#### Directions:
Read through the lines below and copy the ones holding the string "purple".

#### Data listing:
== == ==

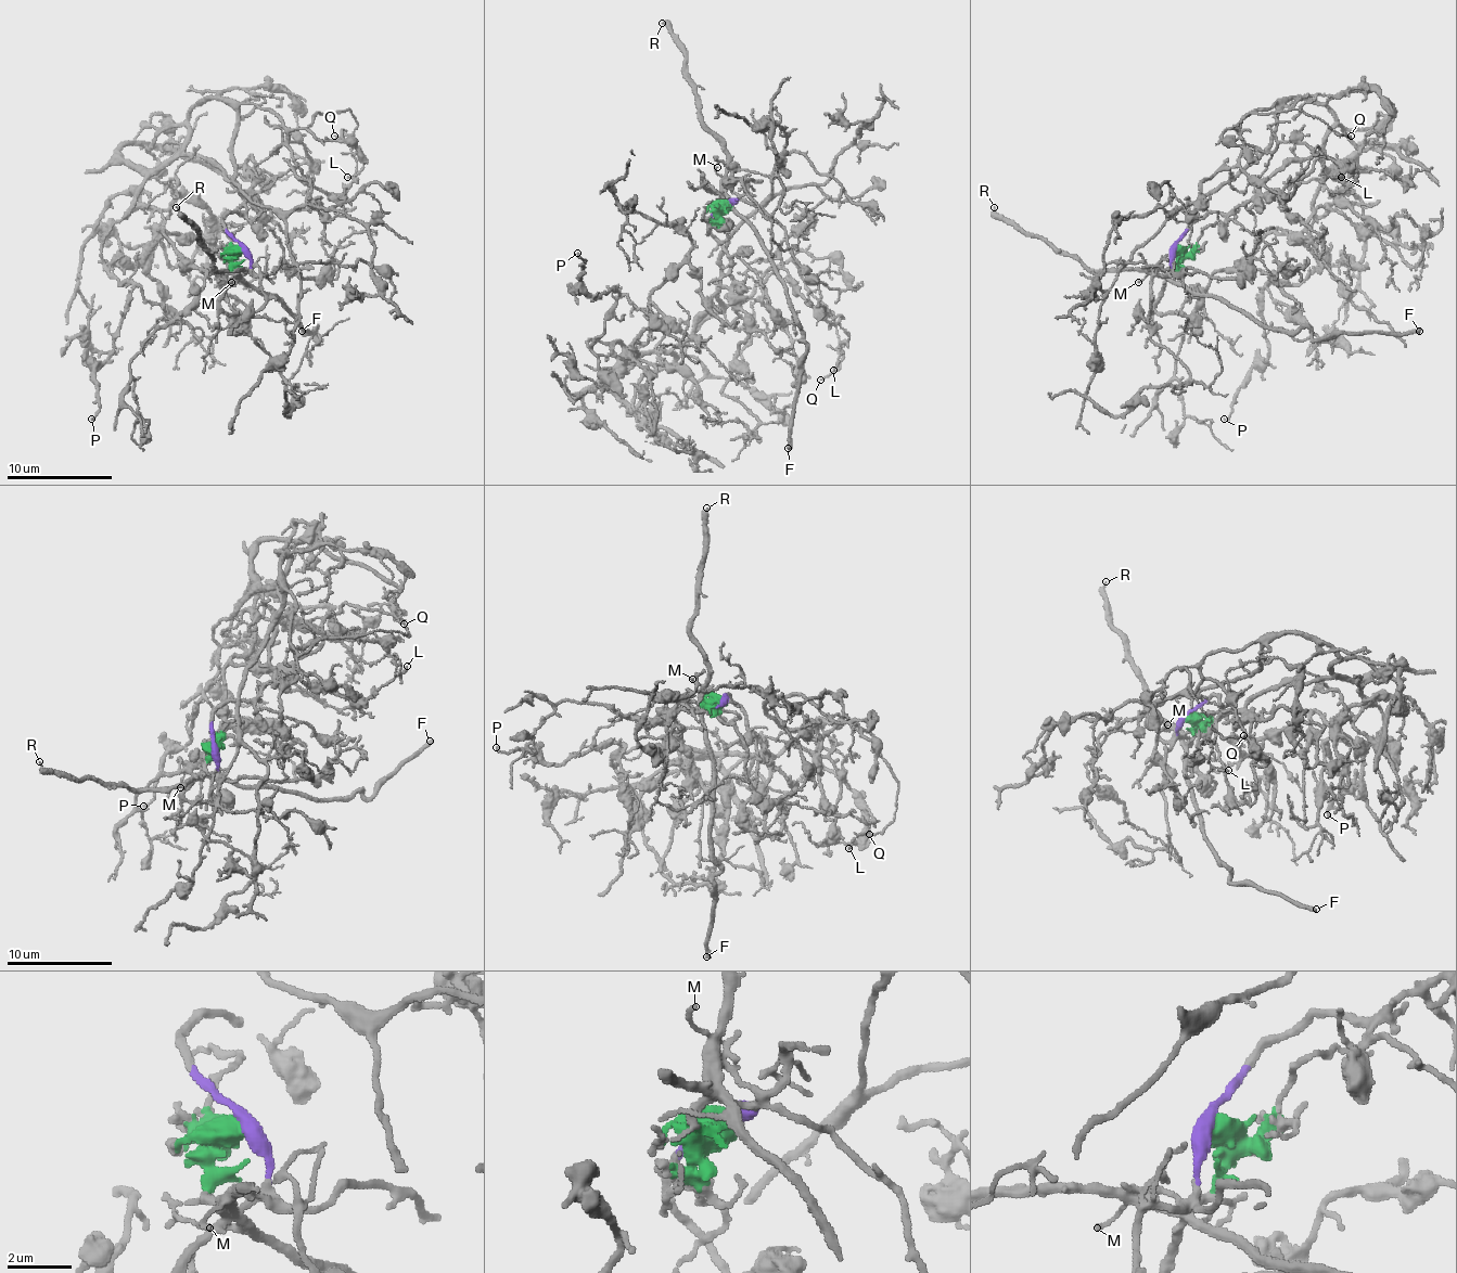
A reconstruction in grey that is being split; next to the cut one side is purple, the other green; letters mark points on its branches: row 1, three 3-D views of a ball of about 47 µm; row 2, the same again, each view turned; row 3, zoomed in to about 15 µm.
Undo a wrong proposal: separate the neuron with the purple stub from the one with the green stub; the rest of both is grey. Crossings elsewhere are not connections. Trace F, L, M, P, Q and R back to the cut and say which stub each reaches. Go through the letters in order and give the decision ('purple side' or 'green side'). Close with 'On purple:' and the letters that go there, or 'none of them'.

== == ==

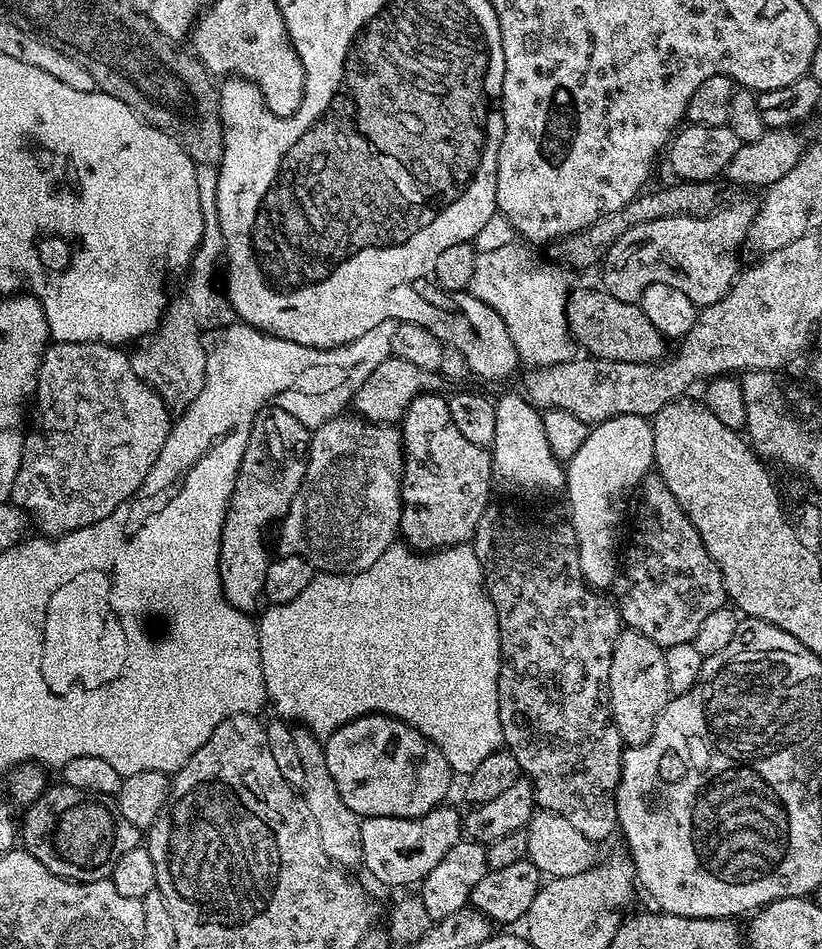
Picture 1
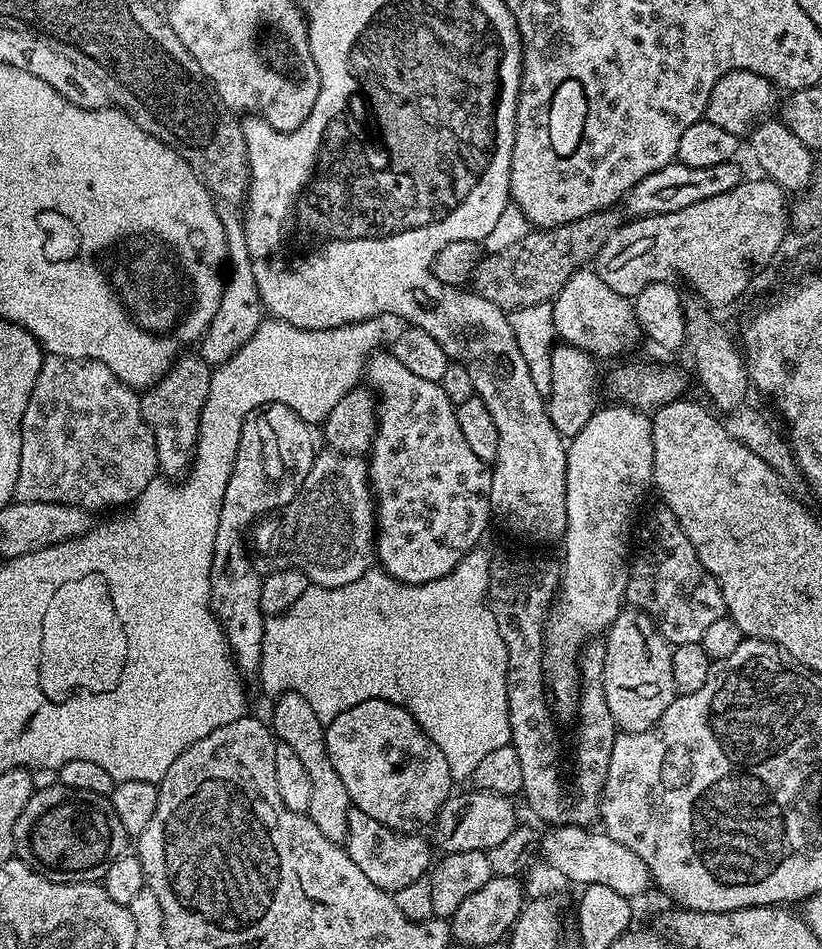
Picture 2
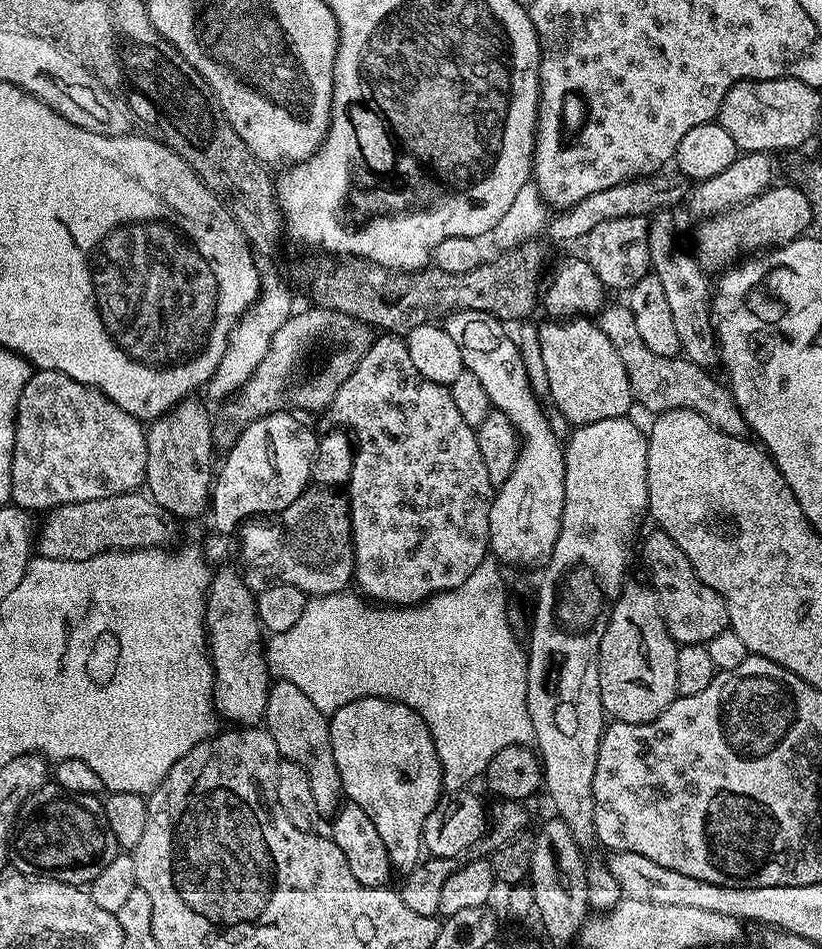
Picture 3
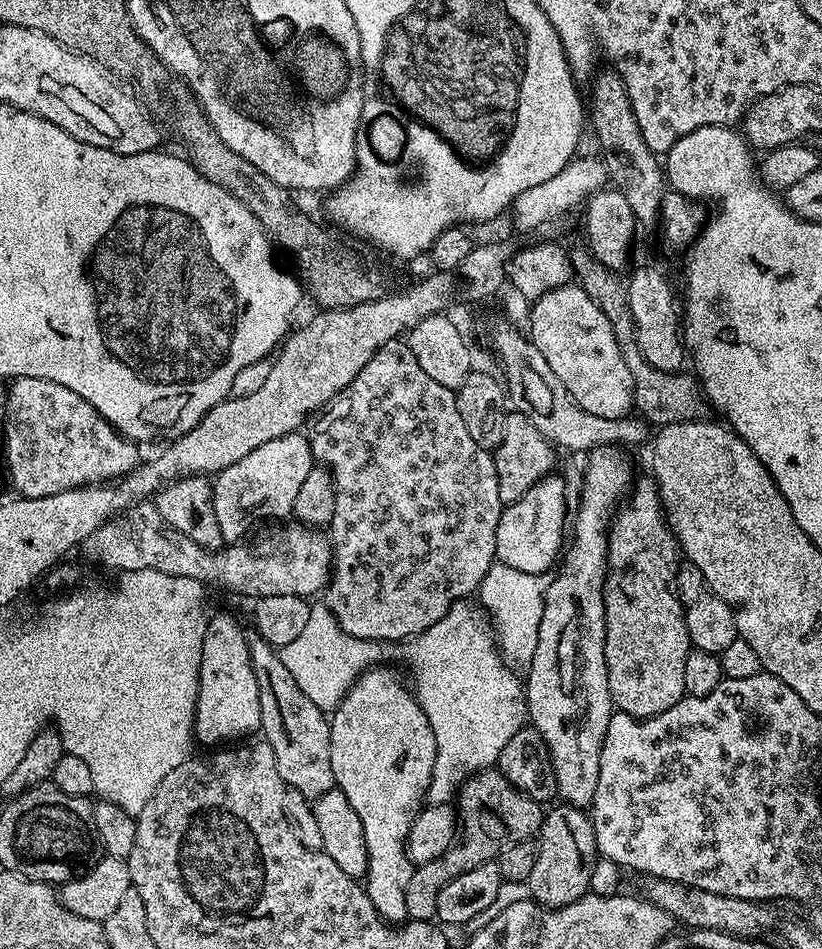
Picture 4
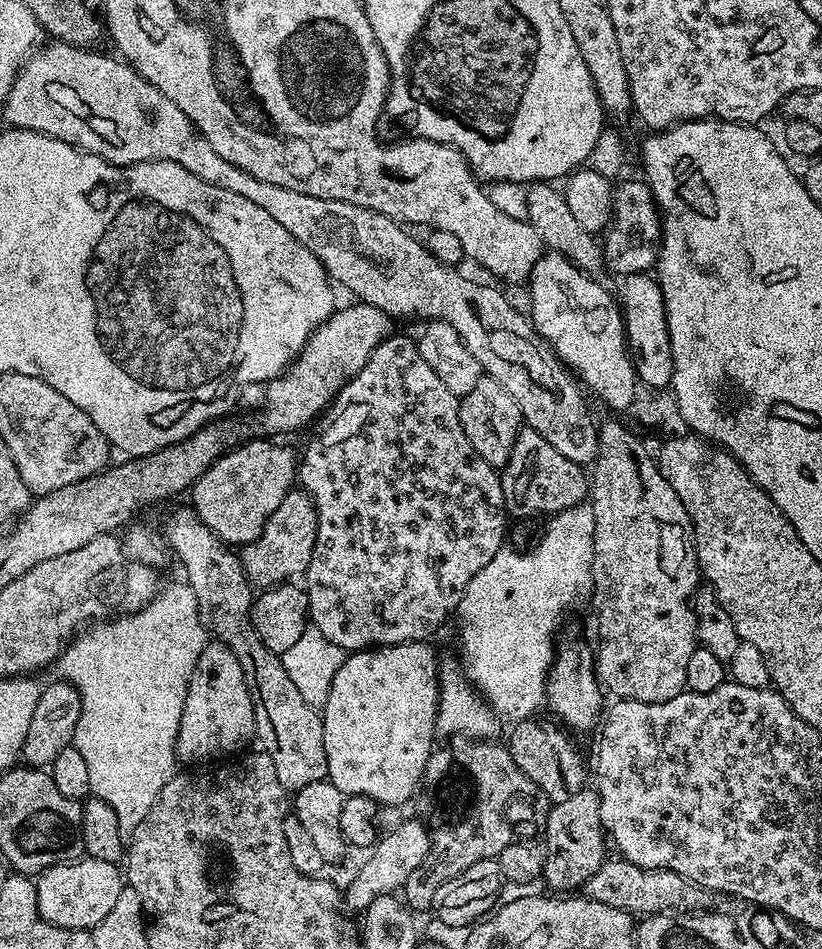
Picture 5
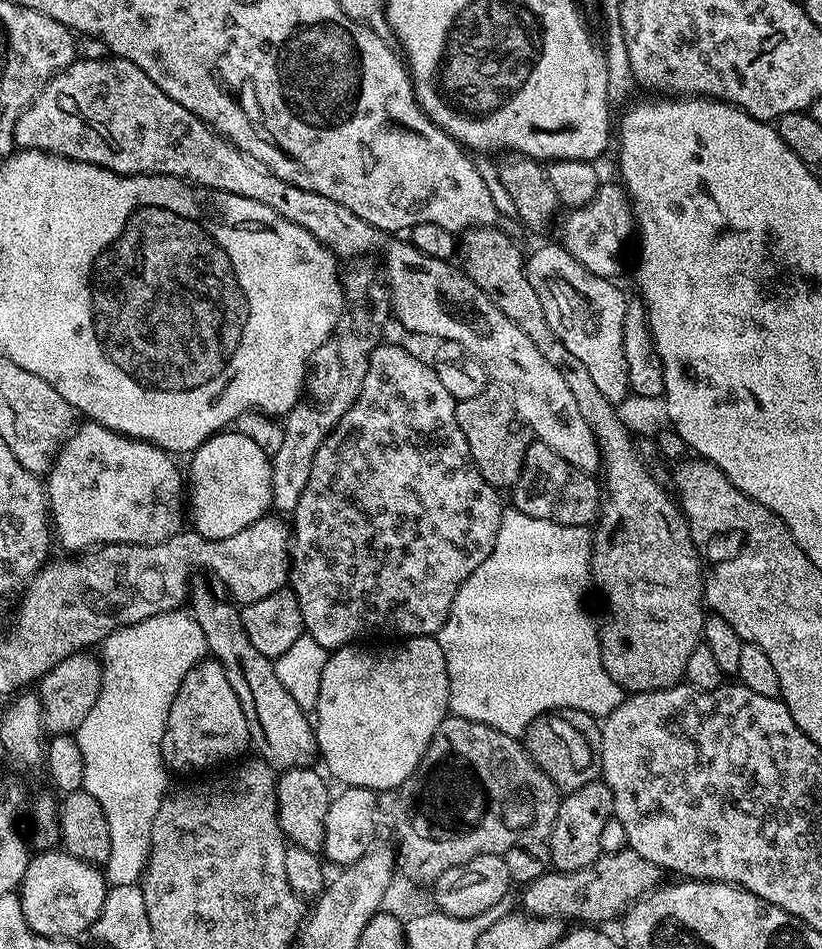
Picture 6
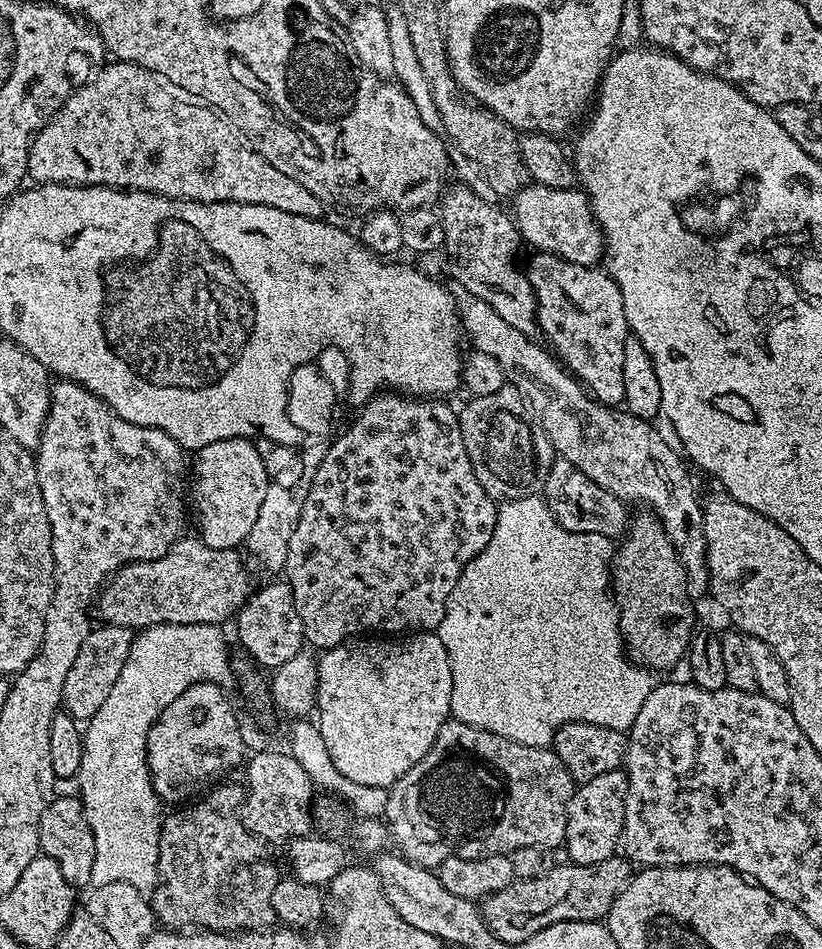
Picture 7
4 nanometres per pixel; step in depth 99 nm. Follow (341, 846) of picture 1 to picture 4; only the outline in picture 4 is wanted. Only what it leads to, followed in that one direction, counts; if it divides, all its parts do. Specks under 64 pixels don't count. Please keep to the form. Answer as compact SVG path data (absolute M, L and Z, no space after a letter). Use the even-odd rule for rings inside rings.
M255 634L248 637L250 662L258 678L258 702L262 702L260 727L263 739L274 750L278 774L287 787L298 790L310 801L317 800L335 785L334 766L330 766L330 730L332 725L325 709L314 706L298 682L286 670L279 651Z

== == ==

#### Task response:
A reconstruction in grey that is being split; next to the cut one side is purple, the other green; letters mark points on its branches: row 1, three 3-D views of a ball of about 47 µm; row 2, the same again, each view turned; row 3, zoomed in to about 15 µm.
Undo a wrong proposal: separate the neuron with the purple stub from the one with the green stub; the rest of both is grey. Crossings elsewhere are not connections. Trace F, L, M, P, Q and R back to the cut and say which stub each reaches. Go through the letters in order and give the decision ('purple side' or 'green side'). Close with 'On purple:' and the letters that go there, or 'none of them'.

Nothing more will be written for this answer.